_Action item:_ Among the entries, find the lines with the string "Eugene" and copy them.

_The input:_
....

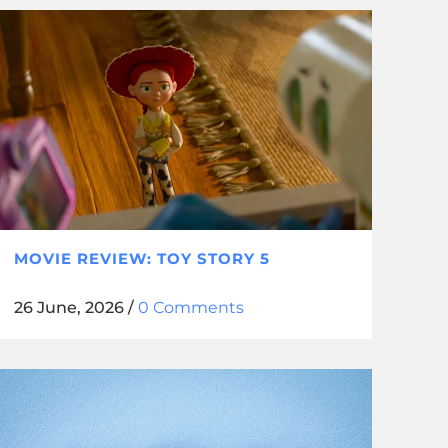
MOVIE REVIEW: TOY STORY 5
26 June, 2026
/
0 Comments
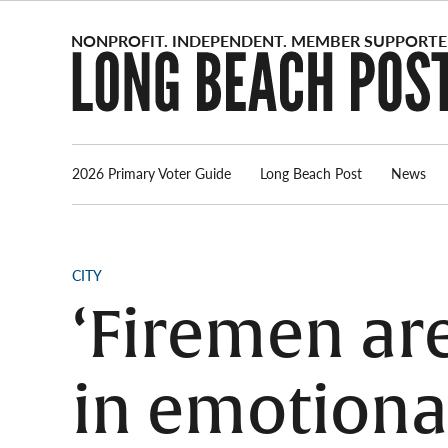
Skip
to
content
2026 Primary Voter Guide
Long Beach Post
News
POSTED
CITY
IN
‘Firemen are
in emotional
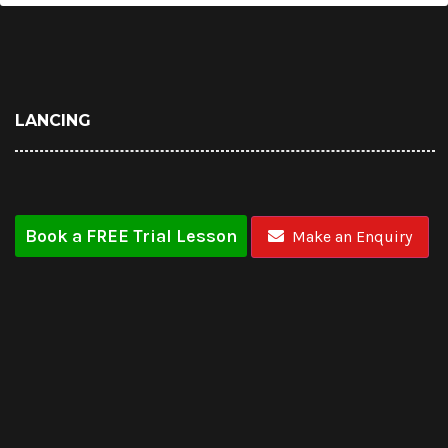
LANCING
Book a FREE Trial Lesson
Make an Enquiry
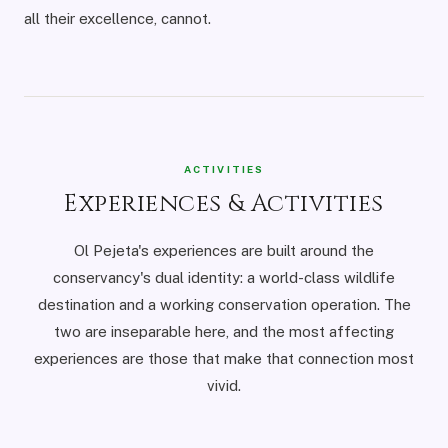
all their excellence, cannot.
ACTIVITIES
Experiences & Activities
Ol Pejeta's experiences are built around the
conservancy's dual identity: a world-class wildlife
destination and a working conservation operation. The
two are inseparable here, and the most affecting
experiences are those that make that connection most
vivid.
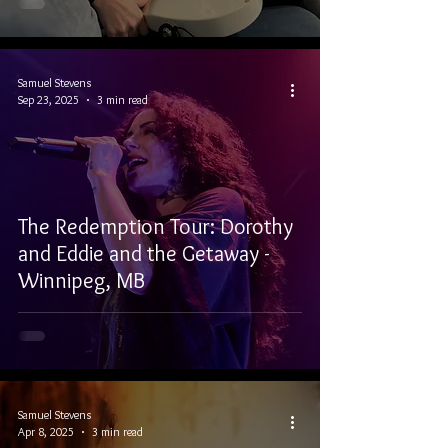
Samuel Stevens
Sep 23, 2025
3 min read
The Redemption Tour: Dorothy
and Eddie and the Getaway -
Winnipeg, MB
Samuel Stevens
Apr 8, 2025
3 min read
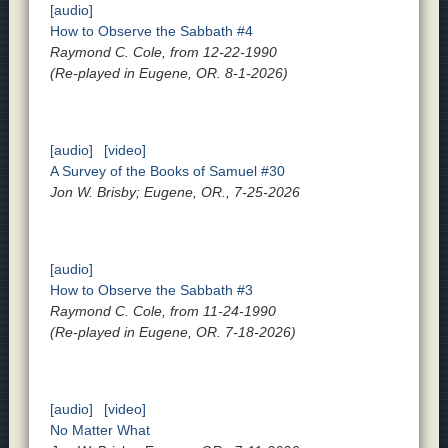
[audio]
How to Observe the Sabbath #4
Raymond C. Cole, from 12-22-1990
(Re-played in Eugene, OR. 8-1-2026)
[audio]
[video]
A Survey of the Books of Samuel #30
Jon W. Brisby; Eugene, OR., 7-25-2026
[audio]
How to Observe the Sabbath #3
Raymond C. Cole, from 11-24-1990
(Re-played in Eugene, OR. 7-18-2026)
[audio]
[video]
No Matter What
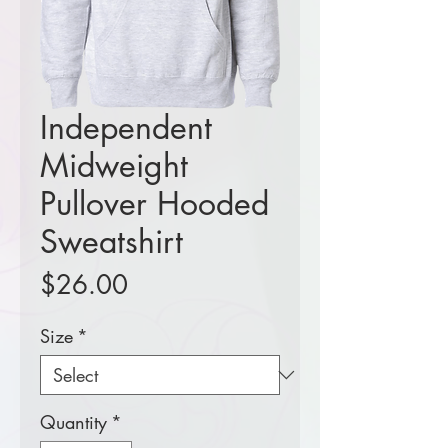
Independent
Midweight
Pullover Hooded
Sweatshirt
Price
$26.00
Size
*
Quantity
*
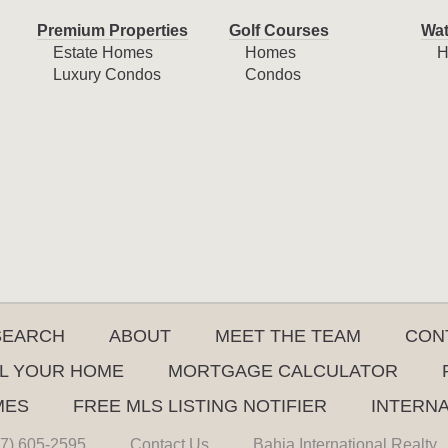
Premium Properties
Golf Courses
Wat
Estate Homes
Homes
H
Luxury Condos
Condos
SEARCH
ABOUT
MEET THE TEAM
CON
L YOUR HOME
MORTGAGE CALCULATOR
MES
FREE MLS LISTING NOTIFIER
INTERN
7) 605-2595
Contact Us
Bahia International Realty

....

_Written solution:_
(Re-played in Eugene, OR. 8-1-2026)
Jon W. Brisby; Eugene, OR., 7-25-2026
(Re-played in Eugene, OR. 7-18-2026)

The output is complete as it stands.